I’m sorry but saying proofs are not a good method for gaining understanding is ridiculous. Of course it’s not great for everyone but a book titled „Mathematical Introduction to x” is obviously for people with some mathematical training. For that kind of audience lemmas and their proof are natural way of building understanding.

HighFreqAsuka|2 years ago

Just read the section on ResNets (Section 1.5) and tell me if you think that's the best way to explain ResNets to literally anyone. Tell me if, from that description, you take away that the reason skip connections improve performance is that they improve gradient flow in very deep networks.

danielmarkbruce|2 years ago

UDL has some dense math notation in it.

Math isn't just about proofs. It's a way to communicate. There are several different ways to communicate how a neural net functions. One is with pictures. One is with some code. One is with words. One is with some quite dense math notation.

n3ur0n|2 years ago

I would say UDL should be very accessible to any undergrad from a strong program.

I would not call the notation ‘dense’ rather it’s ‘abused’ notation. Once you have seen the abused notation enough times, it makes just makes sense. Aka “mathematical maturity” in the ML space.

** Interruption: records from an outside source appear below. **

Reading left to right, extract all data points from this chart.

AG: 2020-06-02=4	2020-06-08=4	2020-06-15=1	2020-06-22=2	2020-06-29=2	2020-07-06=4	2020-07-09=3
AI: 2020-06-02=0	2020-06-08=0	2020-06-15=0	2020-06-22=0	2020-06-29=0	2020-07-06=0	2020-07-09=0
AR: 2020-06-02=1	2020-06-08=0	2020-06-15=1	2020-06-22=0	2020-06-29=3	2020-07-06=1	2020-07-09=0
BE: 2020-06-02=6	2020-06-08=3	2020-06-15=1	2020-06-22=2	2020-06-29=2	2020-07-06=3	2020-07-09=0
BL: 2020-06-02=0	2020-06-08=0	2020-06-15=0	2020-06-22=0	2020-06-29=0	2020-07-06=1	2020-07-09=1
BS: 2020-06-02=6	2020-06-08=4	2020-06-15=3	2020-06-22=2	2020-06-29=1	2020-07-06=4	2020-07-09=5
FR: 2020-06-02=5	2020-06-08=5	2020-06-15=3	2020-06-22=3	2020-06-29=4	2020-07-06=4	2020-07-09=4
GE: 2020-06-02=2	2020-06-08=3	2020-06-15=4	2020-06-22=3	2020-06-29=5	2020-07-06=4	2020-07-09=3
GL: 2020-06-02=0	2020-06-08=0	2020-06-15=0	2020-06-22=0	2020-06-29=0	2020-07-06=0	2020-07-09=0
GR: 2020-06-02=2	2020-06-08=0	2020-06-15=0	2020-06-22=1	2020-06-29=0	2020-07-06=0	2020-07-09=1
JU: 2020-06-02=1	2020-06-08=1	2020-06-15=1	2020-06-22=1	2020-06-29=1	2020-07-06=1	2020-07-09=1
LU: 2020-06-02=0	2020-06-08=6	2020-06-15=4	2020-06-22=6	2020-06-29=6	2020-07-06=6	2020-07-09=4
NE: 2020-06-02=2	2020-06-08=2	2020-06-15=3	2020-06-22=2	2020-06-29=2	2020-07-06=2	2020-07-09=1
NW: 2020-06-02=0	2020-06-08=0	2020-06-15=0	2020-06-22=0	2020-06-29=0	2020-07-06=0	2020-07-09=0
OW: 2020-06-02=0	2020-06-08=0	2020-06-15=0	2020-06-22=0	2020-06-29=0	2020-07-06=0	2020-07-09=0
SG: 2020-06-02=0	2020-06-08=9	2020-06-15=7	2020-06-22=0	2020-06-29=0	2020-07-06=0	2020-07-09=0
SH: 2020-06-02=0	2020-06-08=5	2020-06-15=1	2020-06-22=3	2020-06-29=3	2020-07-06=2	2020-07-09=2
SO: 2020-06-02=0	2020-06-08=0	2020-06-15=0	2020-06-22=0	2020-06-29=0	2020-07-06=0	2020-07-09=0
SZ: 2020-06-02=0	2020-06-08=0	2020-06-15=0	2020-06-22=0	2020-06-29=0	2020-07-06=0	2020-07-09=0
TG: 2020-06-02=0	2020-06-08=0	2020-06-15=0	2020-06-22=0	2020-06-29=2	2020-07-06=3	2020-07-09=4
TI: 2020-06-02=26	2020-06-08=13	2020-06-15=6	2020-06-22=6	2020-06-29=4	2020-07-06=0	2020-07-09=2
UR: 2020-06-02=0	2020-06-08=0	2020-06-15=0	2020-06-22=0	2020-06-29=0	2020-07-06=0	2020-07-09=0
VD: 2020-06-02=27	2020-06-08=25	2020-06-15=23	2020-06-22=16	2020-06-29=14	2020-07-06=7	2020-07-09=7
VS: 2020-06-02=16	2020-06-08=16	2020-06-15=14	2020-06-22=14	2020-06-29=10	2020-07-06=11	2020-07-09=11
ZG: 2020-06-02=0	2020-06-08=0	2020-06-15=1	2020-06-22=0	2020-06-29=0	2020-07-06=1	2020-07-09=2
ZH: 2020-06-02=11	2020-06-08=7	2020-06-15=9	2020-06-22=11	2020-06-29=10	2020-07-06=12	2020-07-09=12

My views on this have changed as a first year PhD in ML I got annoyed by the shorthand. Now as someone with a PhD, I get it — It’s just too cumbersome to write out what exactly you mean and you write like you’re writing for peers +\- a level.

HighFreqAsuka|2 years ago

I agree with that, I think UDL uses the necessary amount of math to communicate the ideas correctly. That is obviously a good thing. What it does not do is pretend to be presenting a mathematical theory of deep learning. Basically UDL is exactly how I think current textbooks should be presented.

blauditore|2 years ago

I think the mathematical background starts making sense once you get a good understanding of the topic, and then people make the wrong assumption that understanding the math will help learning the overall topic, but it that's usually pretty hard.

Rather than trying to form an ituition based on the theory, it's often easier to understand the technicalities after getting an intuition. This is generally true in exact sciences, especially mathematics. That's why examples are helpful.